START EXTRACTED ENTRIES

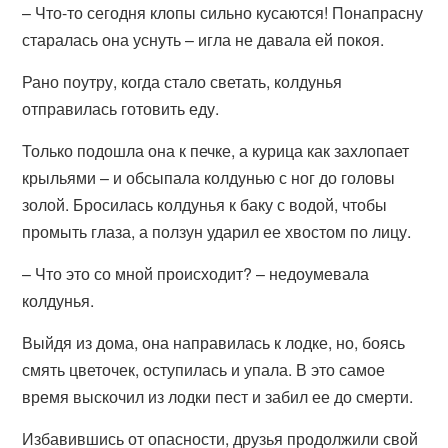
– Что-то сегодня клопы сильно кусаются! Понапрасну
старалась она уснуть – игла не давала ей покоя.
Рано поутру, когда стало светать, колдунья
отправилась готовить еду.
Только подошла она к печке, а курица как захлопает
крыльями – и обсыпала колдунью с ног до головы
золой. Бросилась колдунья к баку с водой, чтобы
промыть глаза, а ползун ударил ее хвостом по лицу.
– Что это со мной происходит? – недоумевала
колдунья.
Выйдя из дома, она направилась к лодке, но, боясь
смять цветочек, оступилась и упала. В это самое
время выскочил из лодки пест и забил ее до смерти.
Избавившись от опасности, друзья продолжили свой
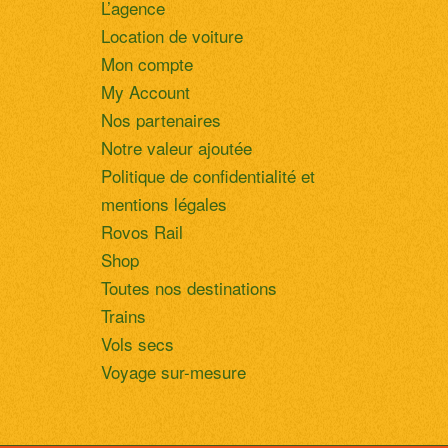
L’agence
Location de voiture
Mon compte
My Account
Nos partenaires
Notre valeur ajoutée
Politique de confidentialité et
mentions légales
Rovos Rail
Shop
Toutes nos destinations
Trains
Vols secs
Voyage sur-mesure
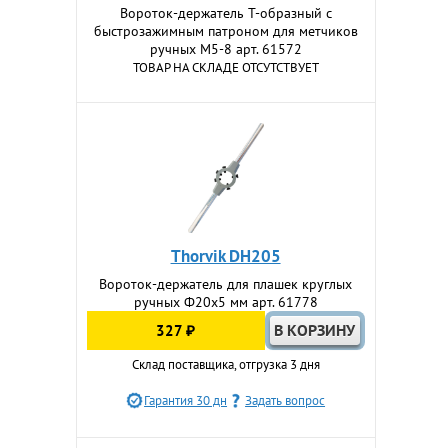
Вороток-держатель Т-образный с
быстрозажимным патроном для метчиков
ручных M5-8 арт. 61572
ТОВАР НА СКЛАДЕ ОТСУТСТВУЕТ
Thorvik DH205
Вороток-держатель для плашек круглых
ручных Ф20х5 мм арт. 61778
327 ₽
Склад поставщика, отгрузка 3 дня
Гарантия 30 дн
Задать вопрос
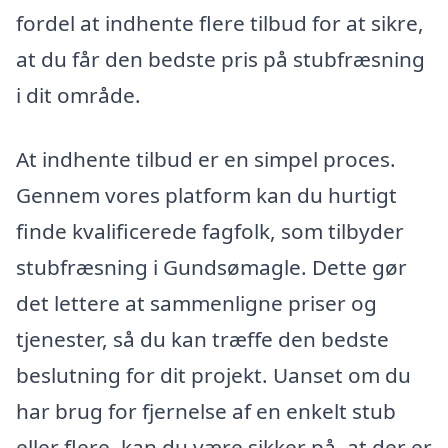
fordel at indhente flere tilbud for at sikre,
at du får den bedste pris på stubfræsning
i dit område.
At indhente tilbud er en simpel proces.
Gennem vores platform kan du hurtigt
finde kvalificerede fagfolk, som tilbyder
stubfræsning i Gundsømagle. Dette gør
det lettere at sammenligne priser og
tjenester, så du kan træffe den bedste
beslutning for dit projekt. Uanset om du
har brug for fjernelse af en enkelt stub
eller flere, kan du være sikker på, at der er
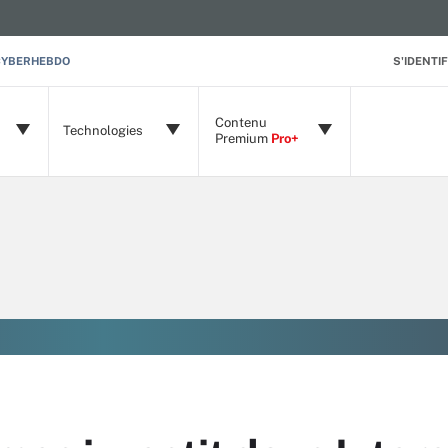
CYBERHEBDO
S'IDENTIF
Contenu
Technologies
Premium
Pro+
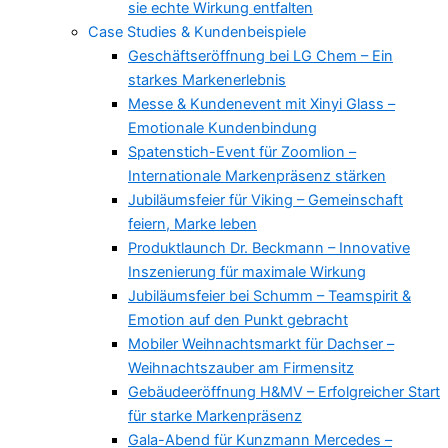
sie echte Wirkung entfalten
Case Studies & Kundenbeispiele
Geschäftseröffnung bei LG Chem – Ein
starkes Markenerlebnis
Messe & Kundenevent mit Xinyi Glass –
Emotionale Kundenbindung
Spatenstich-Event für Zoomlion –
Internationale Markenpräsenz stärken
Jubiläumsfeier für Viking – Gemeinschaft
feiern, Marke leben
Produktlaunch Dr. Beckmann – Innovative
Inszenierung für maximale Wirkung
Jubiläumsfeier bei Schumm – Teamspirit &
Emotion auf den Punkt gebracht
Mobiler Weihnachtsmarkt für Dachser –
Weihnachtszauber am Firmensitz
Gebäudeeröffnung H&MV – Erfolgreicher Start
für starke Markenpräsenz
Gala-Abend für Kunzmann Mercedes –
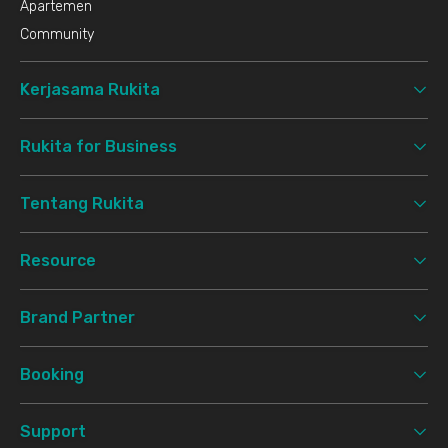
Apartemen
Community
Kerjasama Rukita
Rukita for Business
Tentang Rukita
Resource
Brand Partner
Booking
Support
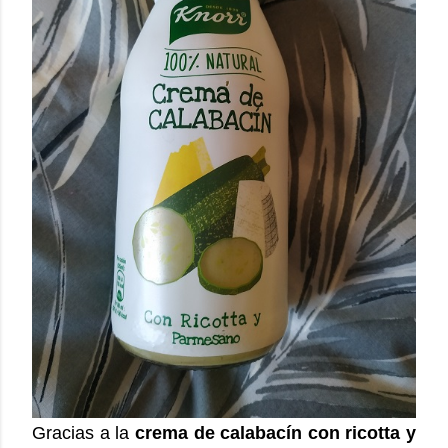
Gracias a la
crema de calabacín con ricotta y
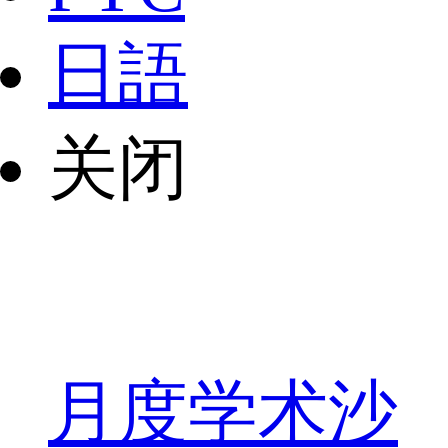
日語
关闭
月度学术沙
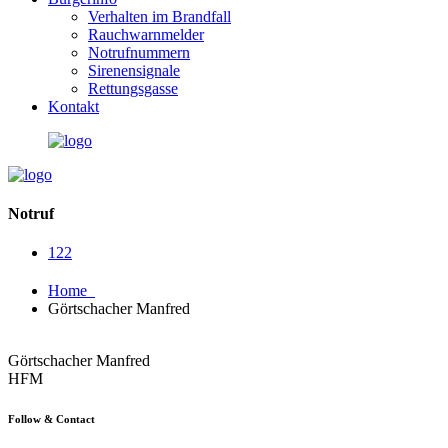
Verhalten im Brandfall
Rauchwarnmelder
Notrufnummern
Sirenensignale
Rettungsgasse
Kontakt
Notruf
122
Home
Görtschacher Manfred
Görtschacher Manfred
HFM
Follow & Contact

END EXTRACTED ENTRIES
START EXTRACTED ENTRIES

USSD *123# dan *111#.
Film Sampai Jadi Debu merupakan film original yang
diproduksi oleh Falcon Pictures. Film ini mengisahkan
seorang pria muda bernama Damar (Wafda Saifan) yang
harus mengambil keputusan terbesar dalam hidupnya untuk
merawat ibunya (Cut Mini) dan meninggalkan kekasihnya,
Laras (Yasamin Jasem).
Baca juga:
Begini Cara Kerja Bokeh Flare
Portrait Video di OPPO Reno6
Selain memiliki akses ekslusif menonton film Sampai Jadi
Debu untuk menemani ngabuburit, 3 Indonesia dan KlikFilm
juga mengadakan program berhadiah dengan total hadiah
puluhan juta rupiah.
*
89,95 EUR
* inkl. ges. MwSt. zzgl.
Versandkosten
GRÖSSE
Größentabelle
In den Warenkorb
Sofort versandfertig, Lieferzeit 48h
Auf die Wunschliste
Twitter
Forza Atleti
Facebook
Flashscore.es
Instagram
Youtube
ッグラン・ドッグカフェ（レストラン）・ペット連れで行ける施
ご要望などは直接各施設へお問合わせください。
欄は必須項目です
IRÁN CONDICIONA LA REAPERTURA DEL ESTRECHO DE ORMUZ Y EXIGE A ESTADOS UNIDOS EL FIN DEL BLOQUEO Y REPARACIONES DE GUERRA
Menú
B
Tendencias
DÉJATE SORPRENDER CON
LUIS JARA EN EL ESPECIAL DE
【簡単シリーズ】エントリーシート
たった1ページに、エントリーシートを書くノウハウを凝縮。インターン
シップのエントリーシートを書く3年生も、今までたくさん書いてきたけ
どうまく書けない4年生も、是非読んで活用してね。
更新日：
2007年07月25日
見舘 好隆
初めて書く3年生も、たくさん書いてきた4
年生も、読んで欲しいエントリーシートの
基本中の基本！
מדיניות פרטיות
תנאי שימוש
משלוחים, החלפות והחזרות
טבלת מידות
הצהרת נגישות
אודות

END EXTRACTED ENTRIES
START EXTRACTED ENTRIES

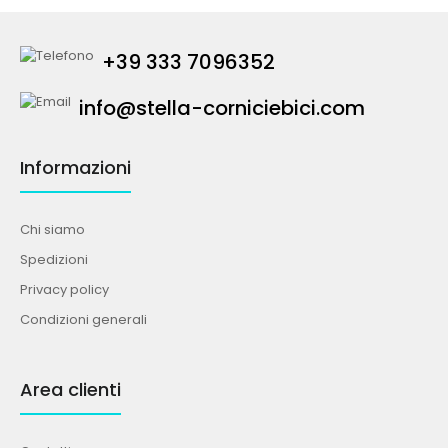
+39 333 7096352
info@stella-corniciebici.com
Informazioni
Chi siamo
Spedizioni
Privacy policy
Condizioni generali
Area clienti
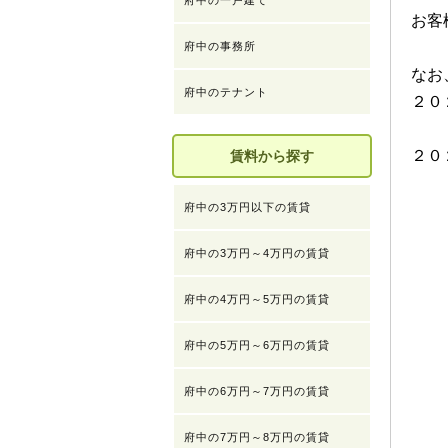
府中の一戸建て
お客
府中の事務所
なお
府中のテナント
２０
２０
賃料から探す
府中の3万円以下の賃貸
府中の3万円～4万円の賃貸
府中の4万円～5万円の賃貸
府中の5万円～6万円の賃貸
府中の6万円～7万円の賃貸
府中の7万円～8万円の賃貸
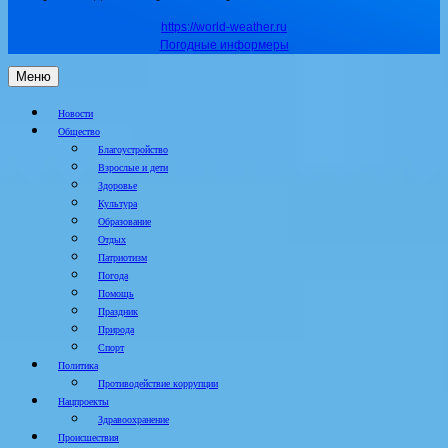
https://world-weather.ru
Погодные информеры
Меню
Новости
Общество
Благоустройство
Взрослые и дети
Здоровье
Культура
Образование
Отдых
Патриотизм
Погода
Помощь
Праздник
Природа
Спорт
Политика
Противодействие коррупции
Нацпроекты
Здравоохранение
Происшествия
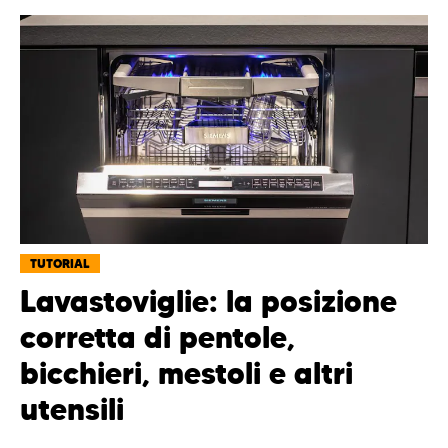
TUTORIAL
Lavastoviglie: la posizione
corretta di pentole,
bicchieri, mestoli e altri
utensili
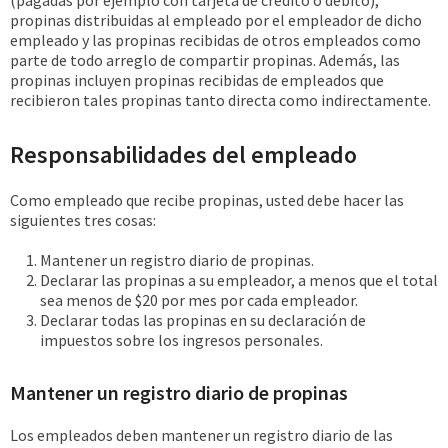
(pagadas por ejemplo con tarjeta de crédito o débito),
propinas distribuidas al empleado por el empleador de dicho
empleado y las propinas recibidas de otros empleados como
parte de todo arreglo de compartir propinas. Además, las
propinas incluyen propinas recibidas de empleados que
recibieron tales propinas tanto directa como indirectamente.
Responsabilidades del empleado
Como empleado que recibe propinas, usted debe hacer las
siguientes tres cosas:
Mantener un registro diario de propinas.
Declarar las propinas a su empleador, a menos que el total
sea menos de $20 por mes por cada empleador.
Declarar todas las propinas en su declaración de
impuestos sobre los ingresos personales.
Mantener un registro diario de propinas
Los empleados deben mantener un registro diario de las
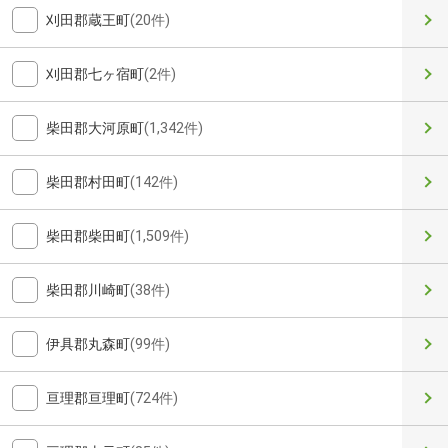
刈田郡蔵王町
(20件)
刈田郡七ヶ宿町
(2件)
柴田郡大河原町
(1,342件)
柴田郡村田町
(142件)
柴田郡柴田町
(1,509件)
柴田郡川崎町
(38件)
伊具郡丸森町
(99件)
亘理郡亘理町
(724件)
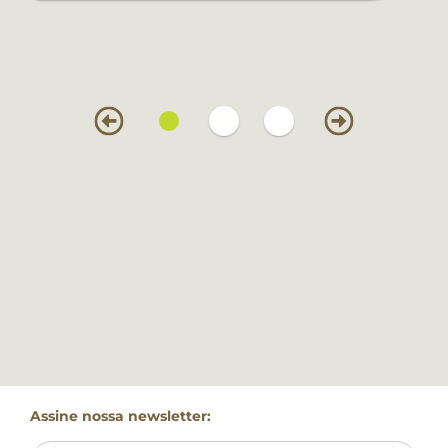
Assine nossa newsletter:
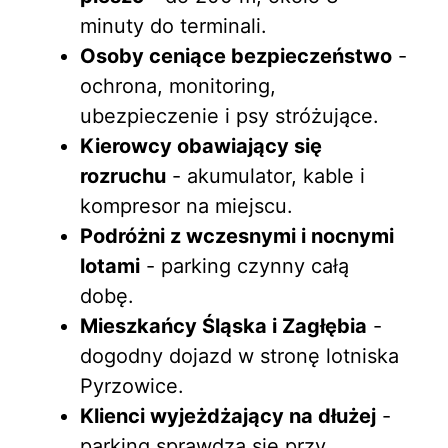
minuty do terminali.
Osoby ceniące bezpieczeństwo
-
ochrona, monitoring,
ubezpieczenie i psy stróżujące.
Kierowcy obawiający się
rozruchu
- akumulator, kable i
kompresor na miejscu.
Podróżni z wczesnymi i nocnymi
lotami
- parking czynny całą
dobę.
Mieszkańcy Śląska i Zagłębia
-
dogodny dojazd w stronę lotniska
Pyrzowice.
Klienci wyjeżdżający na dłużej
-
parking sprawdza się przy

END EXTRACTED ENTRIES

In the entries above, please find the line with "сильно кусаются! Понапрасну" and the line with "промыть глаза, а", then write out exactly those two lines and every line between them, and nothing more.

– Что-то сегодня клопы сильно кусаются! Понапрасну
старалась она уснуть – игла не давала ей покоя.
Рано поутру, когда стало светать, колдунья
отправилась готовить еду.
Только подошла она к печке, а курица как захлопает
крыльями – и обсыпала колдунью с ног до головы
золой. Бросилась колдунья к баку с водой, чтобы
промыть глаза, а ползун ударил ее хвостом по лицу.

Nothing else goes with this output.